Since the precedence of += and + is higher than , operator, it becomes equivalent to this:
(x += '|' + b) , x;
Here:
left operand => (x += '|' + b)
right operand => x
Try another example:
int f() { ... }
int g() { ... }
f(), g();
Here f() will be called first followed by g().
Hope that helps.
x += '|' + b, x;
This compiles because the comma here is acting as an operator (instead of a separator) where the right-hand operand has no effect.
From Wikipedia:
In the C and C++ programming languages, the comma operator (represented by the token ,) is a binary operator that evaluates its first operand and discards the result, and then evaluates the second operand and returns this value (and type).
...
The comma operator has the lowest precedence of any C operator...

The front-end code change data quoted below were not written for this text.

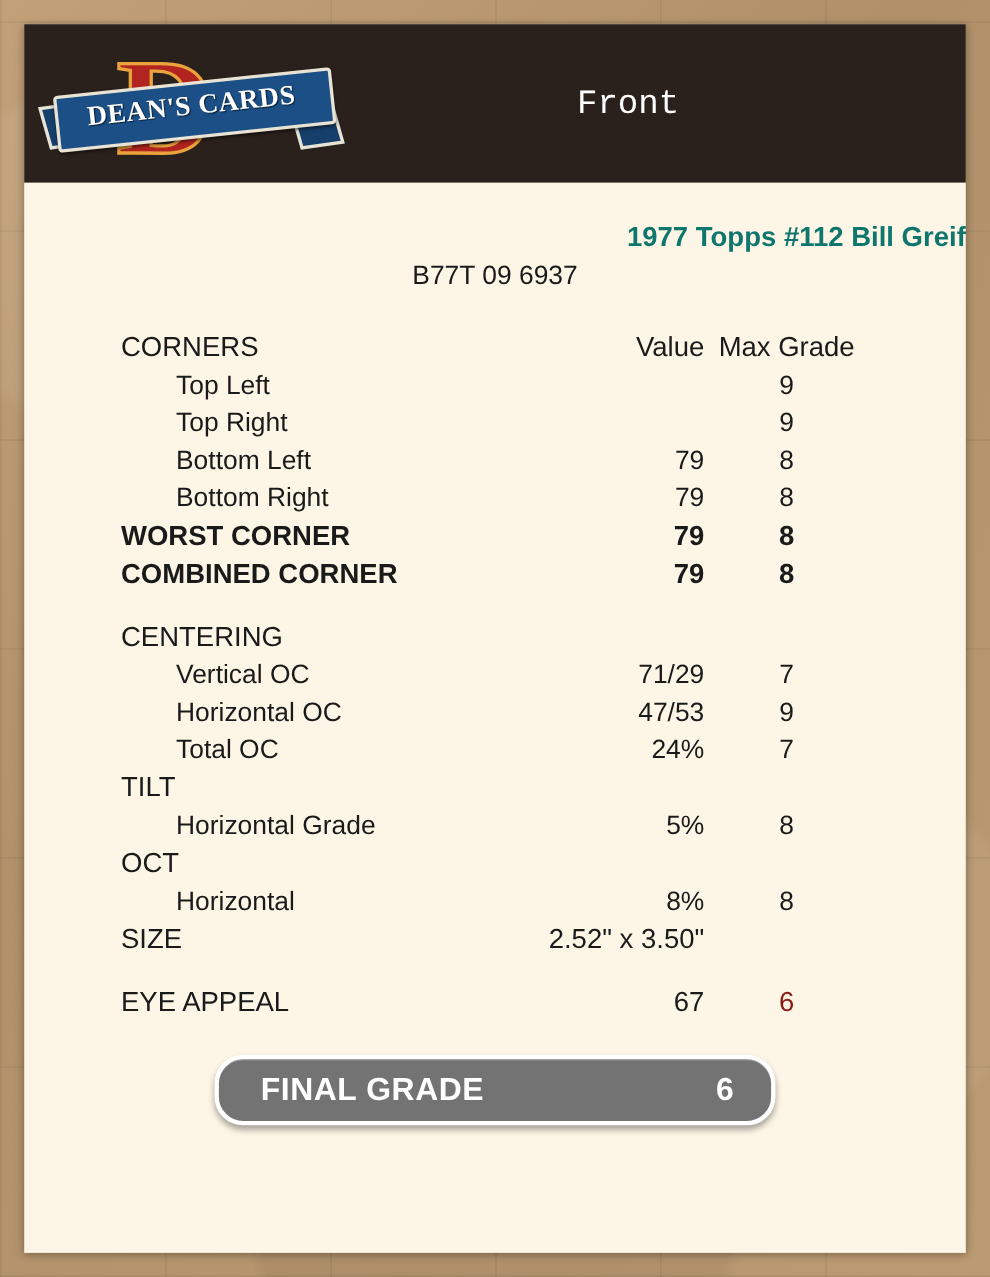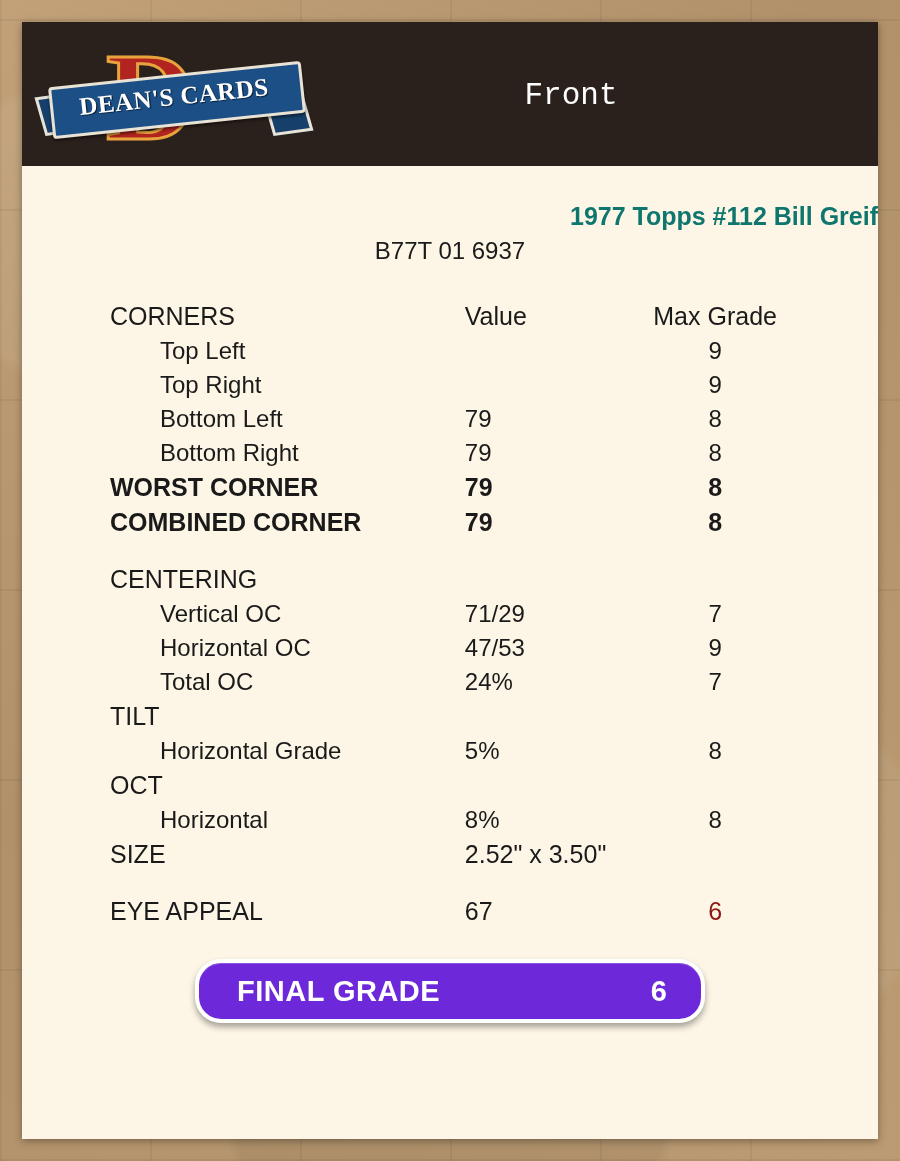"B77T 01 6937" div.card-code { text: 01 -> 09 }
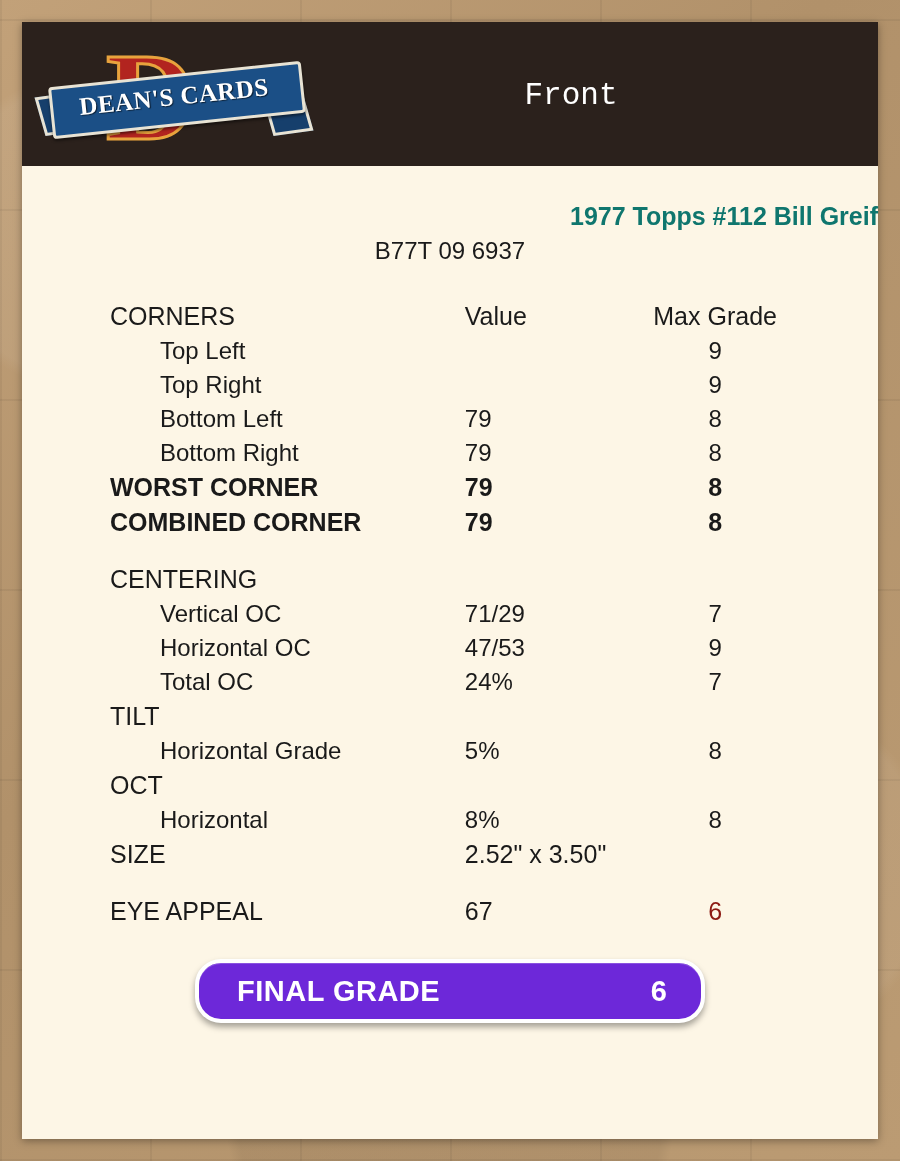"Value" td.c-value { text-align: left -> right }
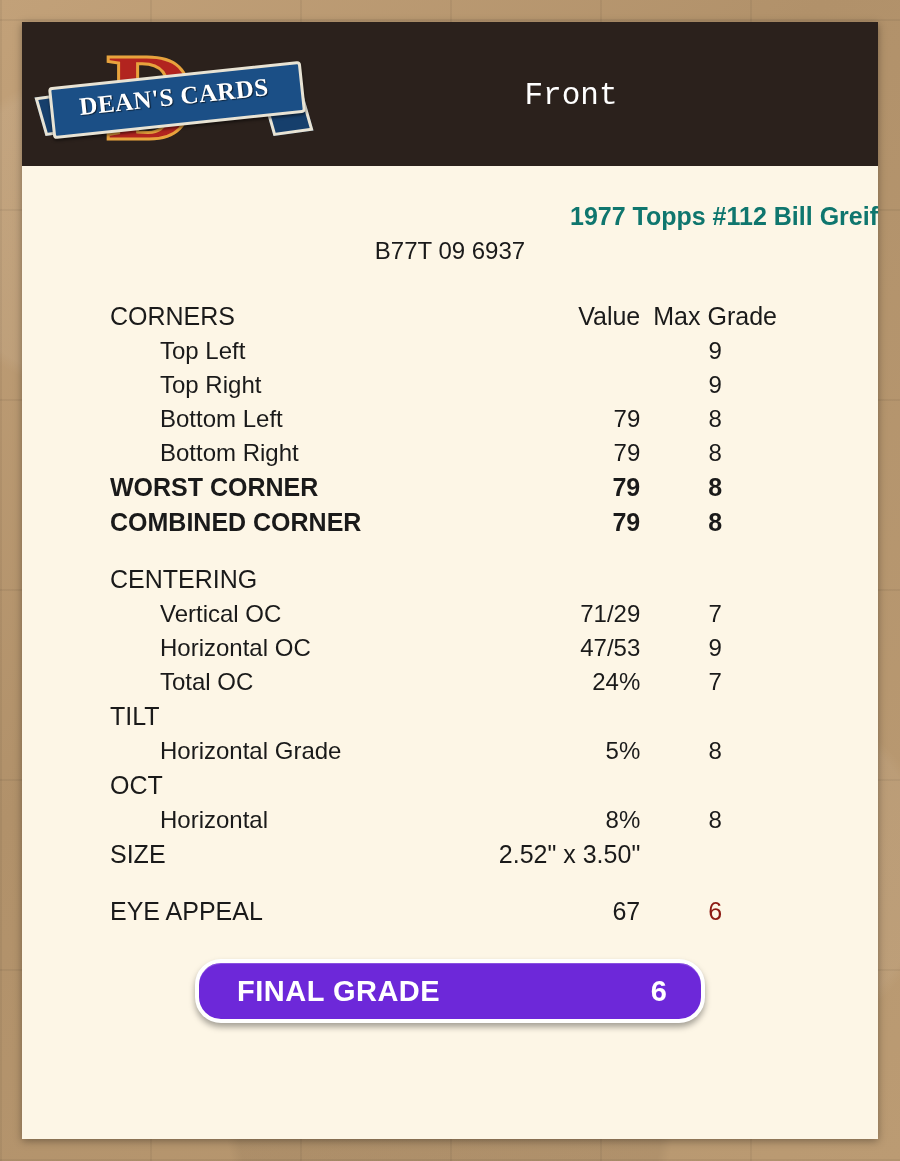"FINAL GRADE" .final-bar { background: #6d28d9 -> #737373 }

In x += '|' + b, x;, operator += has a higher precedence than , and operator + has a higher precedence than +=, meaning that it's equivalent to (x += ('|' + b)), x;
Additionally, if you compile your code with warnings on, you will likely receive a warning similar to this:
warning: right-hand operand of comma has no effect
x += '|' + b, x;
This is a comma operator, which has the lowest precedence. It takes two operands, , evaluates them left to right. Both of its operands are perfectly legal in this example:
Note that comma operator has a value of the right operand, but it's usually useless, like in this example. So it's the same with:
x += '|' + b;
x; // no effect
x += '|' + b, x;
It's because the the expression before the , operator takes to effect. For example -
std::string y("Hello");
x += '|' + b, y;
The above would still give the result |Bryan in your program.